MATERIAL SHOWN:

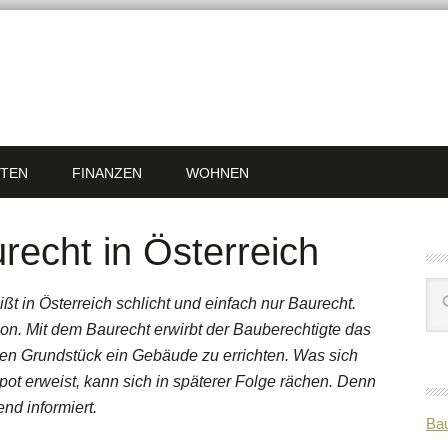
TEN
FINANZEN
WOHNEN
recht in Österreich
ßt in Österreich schlicht und einfach nur Baurecht.
ion. Mit dem Baurecht erwirbt der Bauberechtigte das
den Grundstück ein Gebäude zu errichten. Was sich
pot erweist, kann sich in späterer Folge rächen. Denn
end informiert.
Bau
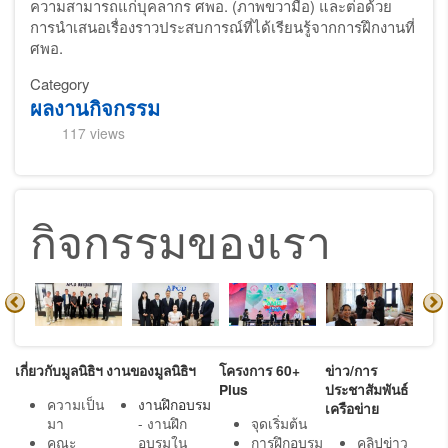
ความสามารถแก่บุคลากร ศพอ. (ภาพขวามือ) และต่อด้วย
การนำเสนอเรื่องราวประสบการณ์ที่ได้เรียนรู้จากการฝึกงานที่
ศพอ.
Category
ผลงานกิจกรรม
117 views
กิจกรรมของเรา
เกี่ยวกับมูลนิธิฯ
งานของมูลนิธิฯ
โครงการ 60+
ข่าว/การ
Plus
ประชาสัมพันธ์
ความเป็น
งานฝึกอบรม
เครือข่าย
มา
- งานฝึก
จุดเริ่มต้น
คณะ
อบรมใน
การฝึกอบรม
คลิปข่าว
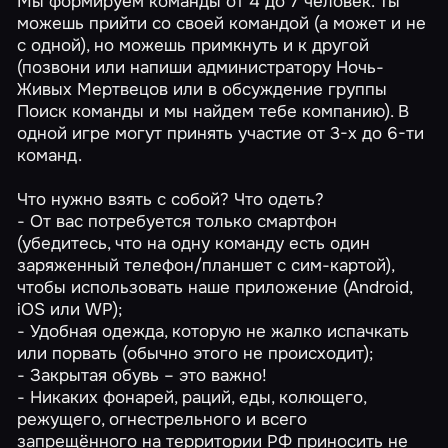
Мы формируем команды от 4 до 7 человек. Ты
можешь прийти со своей командой (а может и не
с одной), но можешь примкнуть и к другой
(позвони или напиши администратору Ночь-
Живых Мертвецов или в обсуждение группы
Поиск команды и мы найдем тебе компанию). В
одной игре могут принять участие от 3-х до 6-ти
команд.
Что нужно взять с собой? Что одеть?
- От вас потребуется только смартфон
(убедитесь, что на одну команду есть один
заряженный телефон/планшет с сим-картой),
чтобы использовать наше приложение (Android,
iOS или WP);
- Удобная одежда, которую не жалко испачкать
или порвать (обычно этого не происходит);
- Закрытая обувь – это важно!
- Никаких фонарей, раций, еды, колющего,
режущего, огнестрельного и всего
запрещённого на территории РФ приносить не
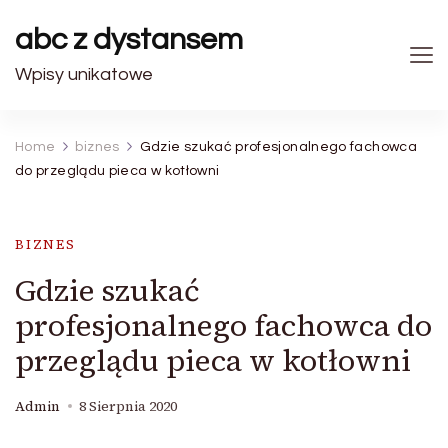
abc z dystansem
Wpisy unikatowe
Home
biznes
Gdzie szukać profesjonalnego fachowca
do przeglądu pieca w kotłowni
BIZNES
Gdzie szukać
profesjonalnego fachowca do
przeglądu pieca w kotłowni
Admin
8 Sierpnia 2020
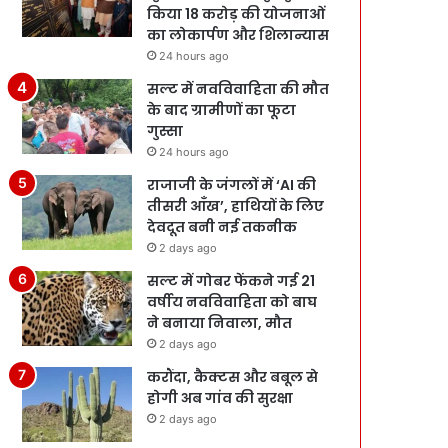
किया 18 करोड़ की योजनाओं
का लोकार्पण और शिलान्यास
24 hours ago
सल्ट में नवविवाहिता की मौत
के बाद ग्रामीणों का फूटा
गुस्सा
24 hours ago
राजाजी के जंगलों में ‘AI की
तीसरी आँख’, हाथियों के लिए
देवदूत बनी नई तकनीक
2 days ago
सल्ट में गोबर फेंकने गई 21
वर्षीय नवविवाहिता को बाघ
ने बनाया निवाला, मौत
2 days ago
करौंदा, कैक्टस और बबूल से
होगी अब गांव की सुरक्षा
2 days ago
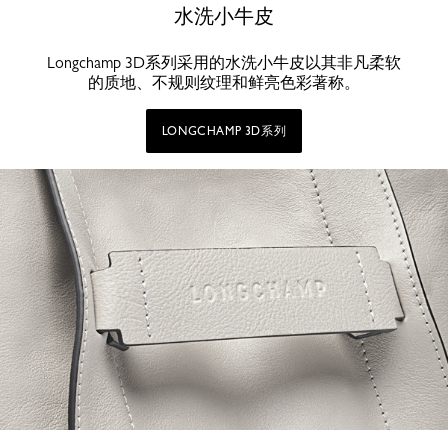
水洗小牛皮
Longchamp 3D系列采用的水洗小牛皮以其非凡柔软
的质地、不规则纹理和鲜亮色彩著称。
LONGCHAMP 3D系列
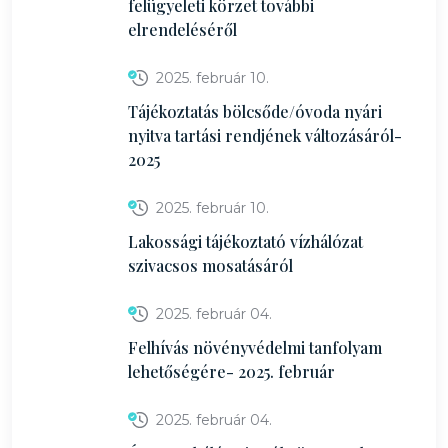
felügyeleti körzet további
elrendeléséről
2025. február 10.
Tájékoztatás bölcsőde/óvoda nyári
nyitva tartási rendjének változásáról-
2025
2025. február 10.
Lakossági tájékoztató vízhálózat
szivacsos mosatásáról
2025. február 04.
Felhívás növényvédelmi tanfolyam
lehetőségére- 2025. február
2025. február 04.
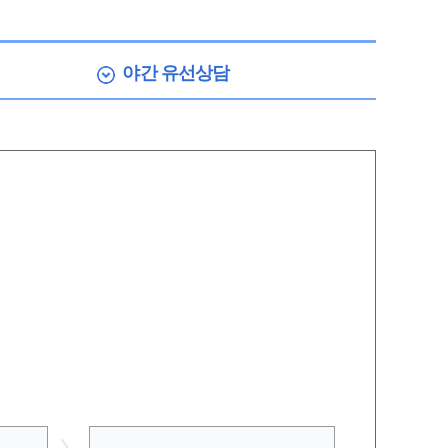
야간
유선상담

PROBLEM STATEMENT: Copy the text of all the data above, swapping every "2 days ago" for "two days ago" and changing nothing else. Leave the pictures out of your answer.

SOLUTION:
TEN
FINANZEN
WOHNEN
recht in Österreich
ßt in Österreich schlicht und einfach nur Baurecht.
ion. Mit dem Baurecht erwirbt der Bauberechtigte das
den Grundstück ein Gebäude zu errichten. Was sich
pot erweist, kann sich in späterer Folge rächen. Denn
end informiert.
Bau
ความสามารถแก่บุคลากร ศพอ. (ภาพขวามือ) และต่อด้วย
การนำเสนอเรื่องราวประสบการณ์ที่ได้เรียนรู้จากการฝึกงานที่
ศพอ.
Category
ผลงานกิจกรรม
117 views
กิจกรรมของเรา
เกี่ยวกับมูลนิธิฯ
งานของมูลนิธิฯ
โครงการ 60+
ข่าว/การ
Plus
ประชาสัมพันธ์
ความเป็น
งานฝึกอบรม
เครือข่าย
มา
- งานฝึก
จุดเริ่มต้น
คณะ
อบรมใน
การฝึกอบรม
คลิปข่าว
Мы формируем команды от 4 до 7 человек. Ты
можешь прийти со своей командой (а может и не
с одной), но можешь примкнуть и к другой
(позвони или напиши администратору Ночь-
Живых Мертвецов или в обсуждение группы
Поиск команды и мы найдем тебе компанию). В
одной игре могут принять участие от 3-х до 6-ти
команд.
Что нужно взять с собой? Что одеть?
- От вас потребуется только смартфон
(убедитесь, что на одну команду есть один
заряженный телефон/планшет с сим-картой),
чтобы использовать наше приложение (Android,
iOS или WP);
- Удобная одежда, которую не жалко испачкать
или порвать (обычно этого не происходит);
- Закрытая обувь – это важно!
- Никаких фонарей, раций, еды, колющего,
режущего, огнестрельного и всего
запрещённого на территории РФ приносить не
abc z dystansem
Wpisy unikatowe
Home
biznes
Gdzie szukać profesjonalnego fachowca
do przeglądu pieca w kotłowni
BIZNES
Gdzie szukać
profesjonalnego fachowca do
przeglądu pieca w kotłowni
Admin
8 Sierpnia 2020
किया 18 करोड़ की योजनाओं
का लोकार्पण और शिलान्यास
24 hours ago
सल्ट में नवविवाहिता की मौत
के बाद ग्रामीणों का फूटा
गुस्सा
24 hours ago
राजाजी के जंगलों में ‘AI की
तीसरी आँख’, हाथियों के लिए
देवदूत बनी नई तकनीक
two days ago
सल्ट में गोबर फेंकने गई 21
वर्षीय नवविवाहिता को बाघ
ने बनाया निवाला, मौत
two days ago
करौंदा, कैक्टस और बबूल से
होगी अब गांव की सुरक्षा
two days ago
水洗小牛皮
Longchamp 3D系列采用的水洗小牛皮以其非凡柔软
的质地、不规则纹理和鲜亮色彩著称。
LONGCHAMP 3D系列
felügyeleti körzet további
elrendeléséről
2025. február 10.
Tájékoztatás bölcsőde/óvoda nyári
nyitva tartási rendjének változásáról-
2025
2025. február 10.
Lakossági tájékoztató vízhálózat
szivacsos mosatásáról
2025. február 04.
Felhívás növényvédelmi tanfolyam
lehetőségére- 2025. február
2025. február 04.
야간
유선상담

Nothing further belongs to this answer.